Known in English as the North Water Polynya, and Pikialasorsuaq among Inuit, the 85,000-square-kilometer (roughly 33,000-square-mile) expanse of water is remarkable because it does not freeze over in the winter (it is prevented from doing so by the formation of an ice-bridge further to the north) and, as a result, remains a productive maritime habitat year-round.

The North Water Polynya is a stretch of ice-fre water that lies between Greenland and Canada's Ellesmere Island. (Map by David Fugelstad / CC via Wikimedia / MODIS satellite imagery by NASA)
The North Water Polynya is a stretch of ice-fre water that lies between Greenland and Canada’s Ellesmere Island. (Map by David Fugelstad / CC via Wikimedia / MODIS satellite imagery by NASA)

Historically, this made it possible to settle the eastern coast of present-day Baffin Island, and far north-eastern Greenland, migration to which was made possible by the ice-bridge). Nowadays, as the area becomes increasingly valuable for shipping, tourism fishing and oil drilling, Inuit who continue to live in the region are concerned they will not have a say in its development.

## MATERIAL

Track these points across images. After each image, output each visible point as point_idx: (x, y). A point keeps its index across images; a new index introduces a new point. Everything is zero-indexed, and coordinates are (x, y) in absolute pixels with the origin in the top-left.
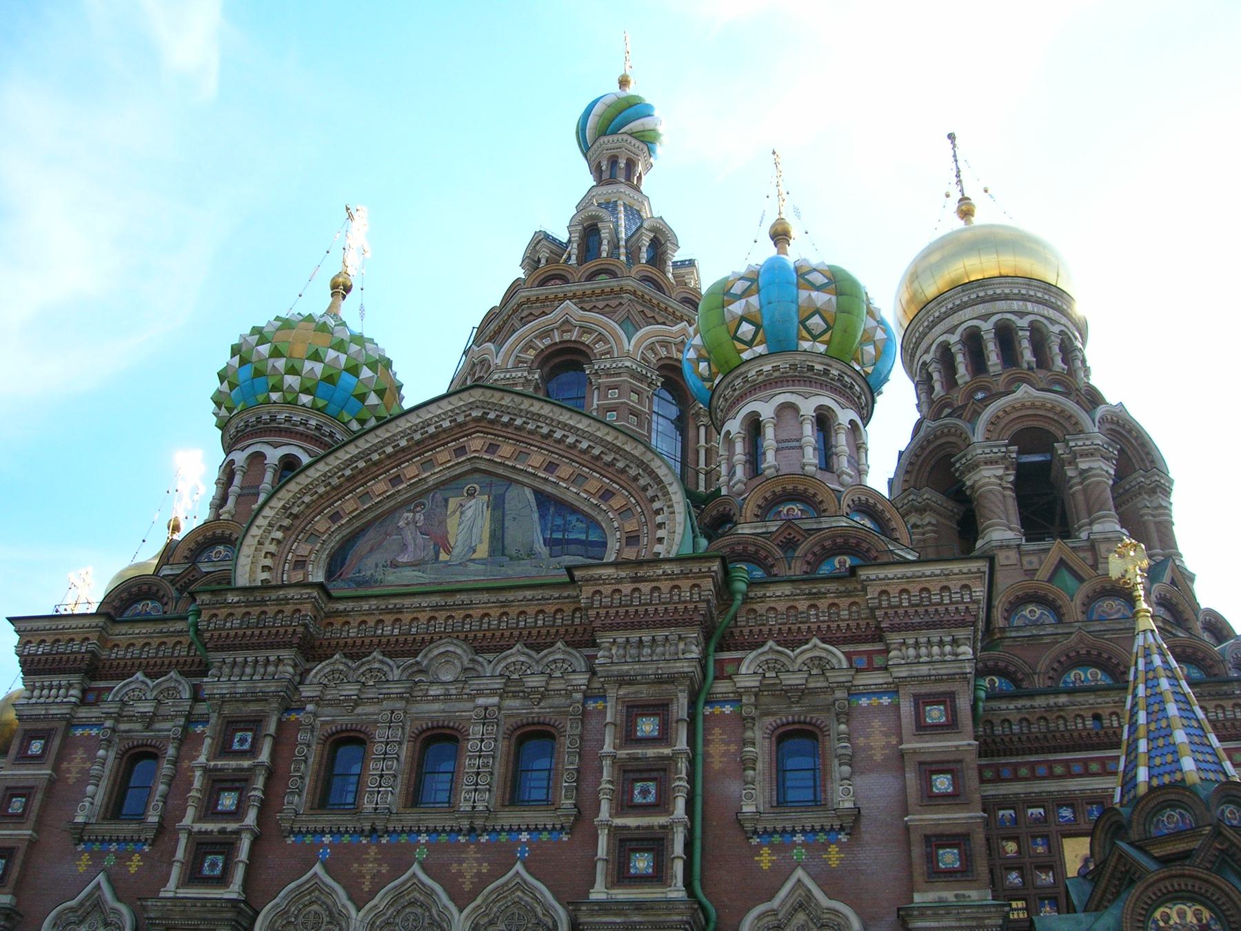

## STATED TASK 1
Please reproduce the passage on the North Water Polynya word for word, starting with "Historically, this made" and going on through "in its development.".
## STATED TASK 2
Decide whether each statement below agrees with the passage on the North Water Polynya, answering yes or no and quoting the words of the passage that settle it.
(a) The polynya stays free of ice through the winter.
(b) The expanse of water covers roughly 33,000 square miles.
(c) Inuit living in the region expect to have a say in its development.
## STATED TASK 3
Extend the passage on the North Water Polynya, carrying it on past its final sentence.

## EXERCISE OUTPUT 1
Historically, this made it possible to settle the eastern coast of present-day Baffin Island, and far north-eastern Greenland, migration to which was made possible by the ice-bridge). Nowadays, as the area becomes increasingly valuable for shipping, tourism fishing and oil drilling, Inuit who continue to live in the region are concerned they will not have a say in its development.

## EXERCISE OUTPUT 2
(a) Yes: "it does not freeze over in the winter"
(b) Yes: "the 85,000-square-kilometer (roughly 33,000-square-mile) expanse of water"
(c) No: "Inuit who continue to live in the region are concerned they will not have a say in its development."

## EXERCISE OUTPUT 3
For this reason, the ICC, an Inuit rights group, convened a meeting in Nuuk, in 2013, to discuss how to ensure continued Inuit influence over Pikialasorsuaq. The outcome of the meeting was a recommendation to create a commission that would travel to communities on both sides to hear people’s opinions.

After being selected this January, the commission’s three members (Okalik Eegeesiak, the head of ICC; Kuupik Kliest, a former Greenlandic premier, and Eva Aariak, a former Nunavut premier) travelled to Nunavut this spring, and Greenland in the autumn to interview residents.

In addition to concerns about increasing commercial use of Pikialasorsuaq, one recurring comment commissions said they heard was the recollection that the open water had once bound the two shores together. Others expressed a desire to be able to cross the ice-bridge freely as their ancestors had.

“People in this region remember a recent past when they could still travel across the polynya’s great ice arch that links Umimmat Nunaat (Ellesmere Island) and Greenland. These communities of the Pikialasorsuaq have long felt connected to the hunting grounds on Ellesmere,” Ms Eegeesiak said in a statement in September at the end of the Greenland tour.

The WWF, a conservancy and one of the financial backers of the commission, presented some of its preliminary findings earlier this week in Nuuk. The full report is due later this year, but statements made by commission members point to a proposal that management of Pikialasorsuaq should be shared by Inuit in both countries.

“Most emphatically, Inuit want to build a caretaking regime for the polynya together as Inuit living, though divided by country, from one sea,” Kleist said.

The commission’s point of view, at least, is clear.